Medienberichte und Publikationen rund um Fahrräder, Pedelecs, Technik und Sicherheit

Die häufigsten Sicherheitsrisiken, die uns in der täglichen Arbeit rund um Fahrrad-Sicherheit, -Technik und -Bedienungsanleitungen auffallen, publizieren wir auch in Artikeln in den führenden Fachmagazinen TOUR – Europas Rennrad-Magazin Nr. 1, BIKE – Das Mountainbike Magazin Europas Nr. 1 und E-Bike – Das Pedelec-Magazin, um diese für die Branche wichtigen Informationen einer größeren Öffentlichkeit zugänglich zu machen.

Auch die Eurobike Show Daily, Messezeitschrift der jährlich stattfindenden Eurobike Show, gibt uns seit vielen Jahren die Möglichkeit, unsere Sicht auf wichtige Entwicklungen in der Fahrradbranche in ganzseitigen Artikeln auszuführen.

Darüber hinaus sprechen wir regelmäßig in unabhängigen Fachvorträgen über alle Bereiche der Fahrradtechnik und des Fahrradmarktes. Auch weitere Fach- bzw. Branchenzeitschriften sowie immer häufiger Radio und Fernsehen zitieren uns in ihren Medienberichten und zeigen uns, dass wir mit unseren Hinweisen genau richtig liegen. In der Rubrik AKTUELL erfahren Sie laufend alle Neuigkeiten aus unseren Fachbereichen. Diese Berichte und Publikationen sortieren wir für Sie chronologisch bzw. nach Interessensgebieten.

BIKE 04/2011

Garantie-Querelen

Ein Rahmen soll auf Garantie erneuert werden. Das Problem: Die meisten Anbauteile wie Sattelstütze, Umwerfer etc. passen nicht mehr an den neuen Rahmen, die müsste man neu kaufen. Was bedeutet Garantie? Muss ein Hersteller, wenn er eine Garantie auf ein Teil gibt, diese nicht in irgendeiner Form einhalten?
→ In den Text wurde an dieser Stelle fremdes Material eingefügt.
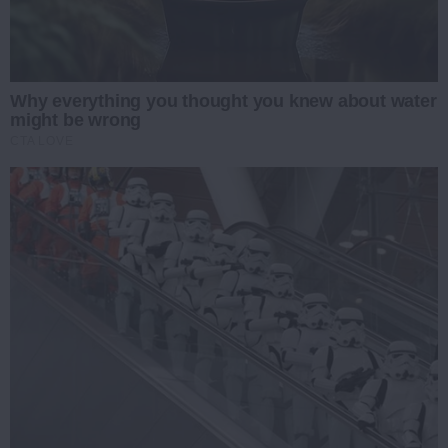
Why everything you thought you knew about water
might be wrong
CTA LOVE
Antwort: Dipl. Ing. Dirk Zedler

Grundsätzlich sind die gesetzliche Haftung wegen Sachmangels und die freiwillige Herstellergarantie zu trennen. Die ersten zwei Jahre nach dem Kauf greift das Gesetz und der Händler ist verpflichtet, den Mangel abzustellen. Hierzu gibt es verschiedene Wege.

Die Garantie ist ein freiwilliges Qualitätsversprechen des Herstellers. Dieser darf grundsätzlich die Garantieregeln fast wie er will definieren. Es ist daher nicht ungewöhnlich, dass Transport und Montage-Kosten oder über das eigentliche Bauteil hinaus notwendige Komponenten nicht erstattet werden. Das ist freilich nicht schön. Daher hilft im Schadensfall nach den ersten zwei Jahren nur Verhandlungsgeschick.